The Beauty of Choice
I cried a little today. A good friend of mine is no longer around. My friend and I spent hours in each other’s company.
No conversation needed.
We just got each other.
My friend had the most amazing aura. It was beautiful. Huge and sparkly like shimmering glitter in the sunlight. I could stare at it for hours. It was warm and nurturing and loving.
My friend was a tree. A huge Cypress tree that had lived in my yard for years. It had lived there long before I did. It had spread its roots all across the yard and into the septic lines. It had to be cut down. I was upset. Having to make this decision wasn’t easy, but it needed to be done.
There are many different types of Cypress trees. Mine was a Bald Cypress. Bald Cypress trees form vertical roots that grow up from the ground and resemble knees sticking up. It was these knees that were in the septic lines.
There isn't much known about why Bald Cypress trees create knees. The best assumption has to do with stability, being that they normally grow in muddy, swamp-like areas. These trees can be really huge, growing from about 35 feet to 120 feet tall, with trunks that can reach up to 6 feet in diameter. They are large, slow-growing giants that can live very long lives. The oldest known living Bald Cypress tree is at least 2,624 years old.
I wanted to tell my friend that it was going to be cut down. That’s the least I could do. Tell my tree exactly what the plan was, so nothing came as a surprise.
But it was me who was surprised.
As I looked at my tree, it had no leaves on it.
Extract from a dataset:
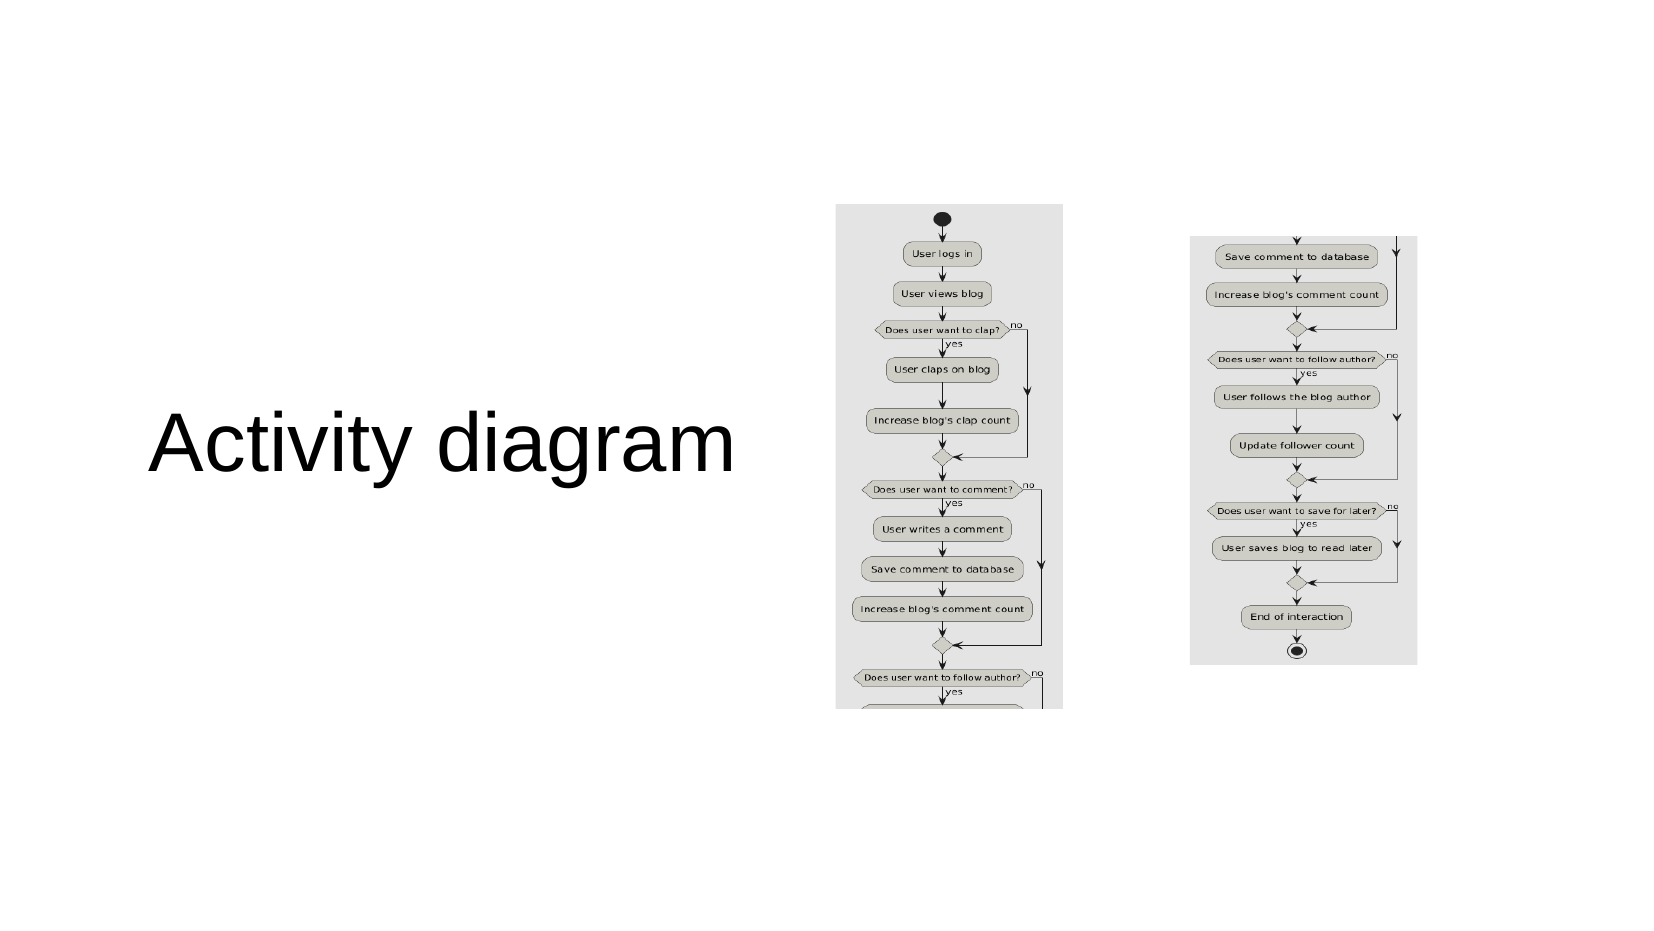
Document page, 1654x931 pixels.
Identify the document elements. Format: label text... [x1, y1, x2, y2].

title Activity diagram [147, 383, 739, 502]
picture [835, 204, 1063, 709]
picture [1189, 236, 1418, 665]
It was a bunch of bare branches, still waiting for that renewal of spring, when it would grow feathery soft leaves that filled my yard with vibrant green and lots of shade. My tree was dormant. Like really dormant. The energy that typically embodied my tree was gone.
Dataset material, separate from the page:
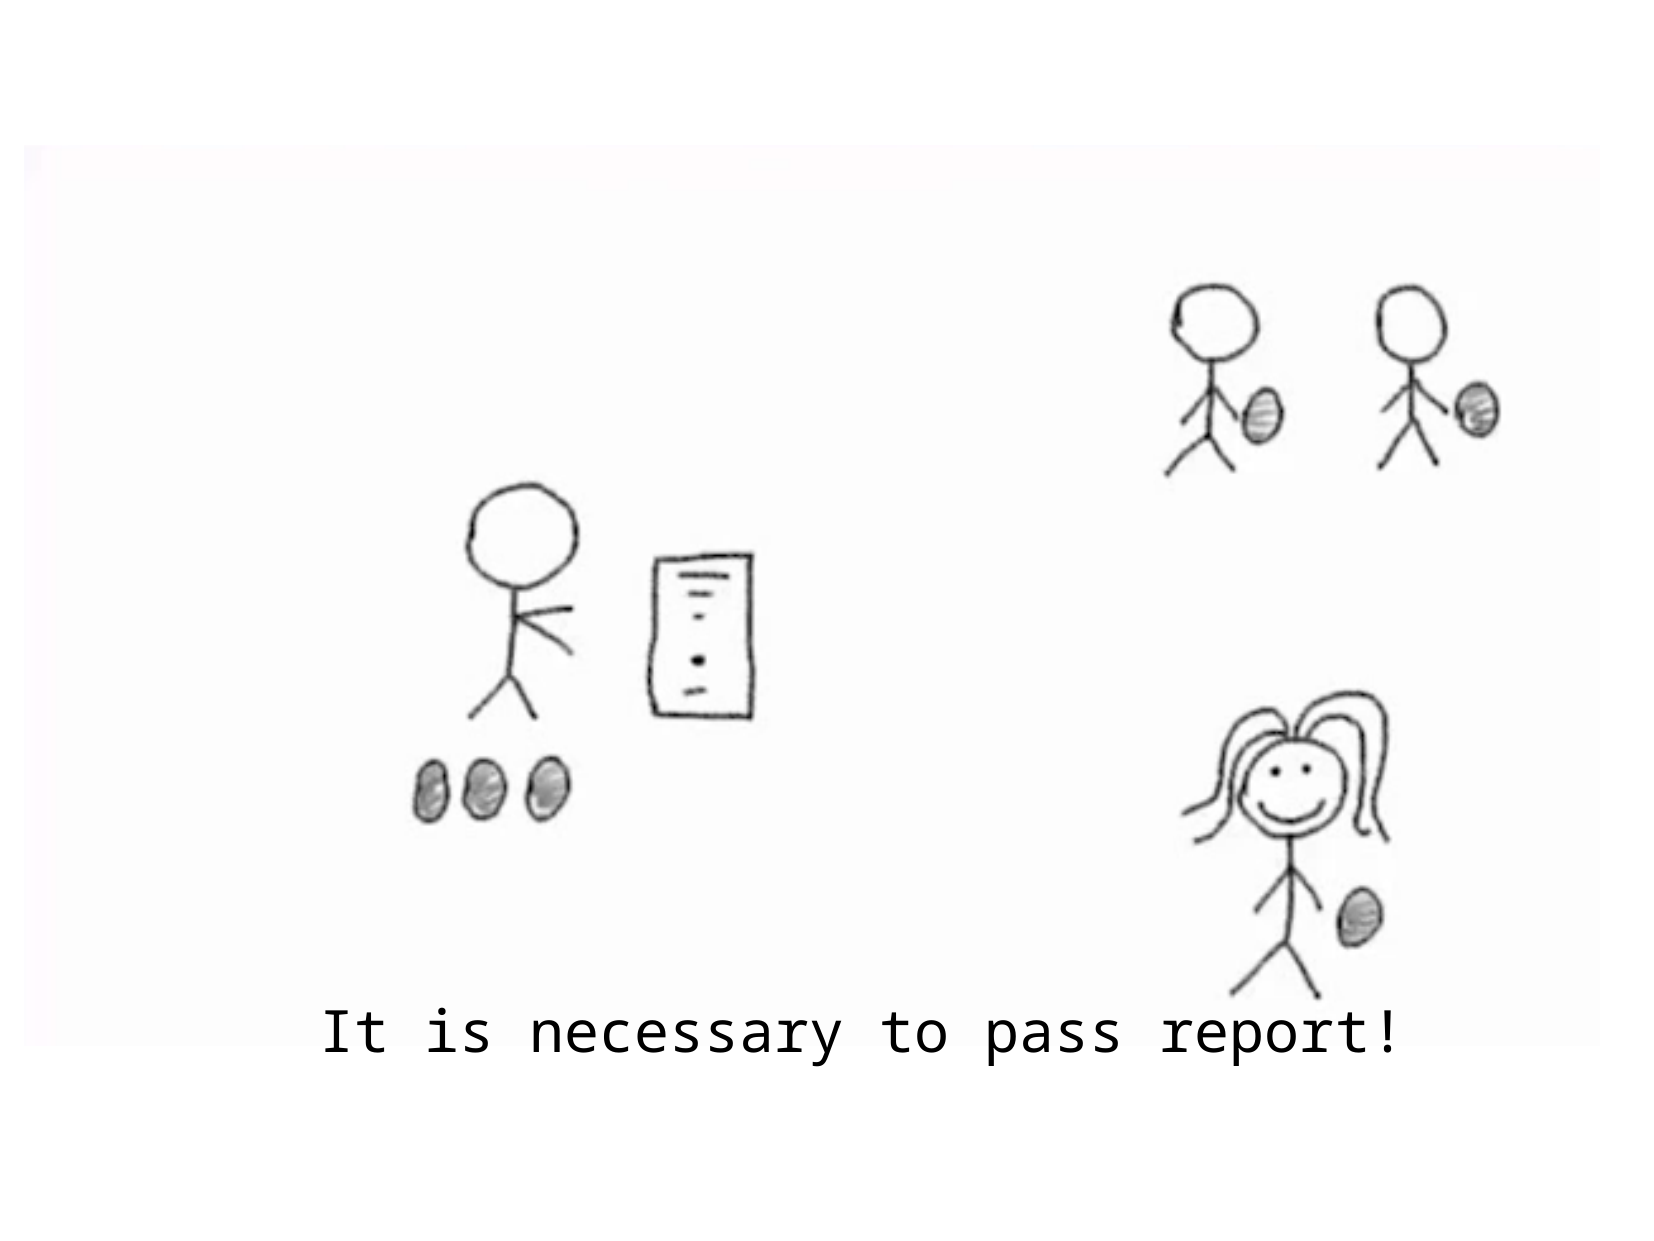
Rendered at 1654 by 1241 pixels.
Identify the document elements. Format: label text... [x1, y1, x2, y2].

I called to it, trying to find my friend, wanting to explain my choices.
What I found, instead, was the energy that normally resided in my tree, freely expanding all around me, whispering in my mind. It told me not to feel bad. It would go on. Just not in the tree. It hasn’t been in the tree for months. Dormant really was dormant. The energy that normally was in my tree took a break. Breaking away from the physical vessel holding it, grounding it to the earth.
My tree's energy rejuvenates itself, becoming its full energetic size and exploring other aspects of itself during this dormant phase. A much needed break, my tree expressed. One that it looked forward to each winter. Now, that energy will move on to other experiences.
Dry your tears, it told me.
Rejoice for what I now choose to become.
I still feel sad that our friendship has changed, but I will always cherish the moments we had together. The shade that it provided me on very hot summer days. The woody smell of its branches. The feathery tickles of its soft leaves. The vibrancy of its aura, radiating outward into the sky creating a show of moving glitter.
My landscape has changed, but the love in my heart hasn’t. I feel comfortable with my choice, knowing my tree understood. My tears might continue to fall, sad for what was, but I look forward to what my tree will choose next.
Because without choice, we have nothing.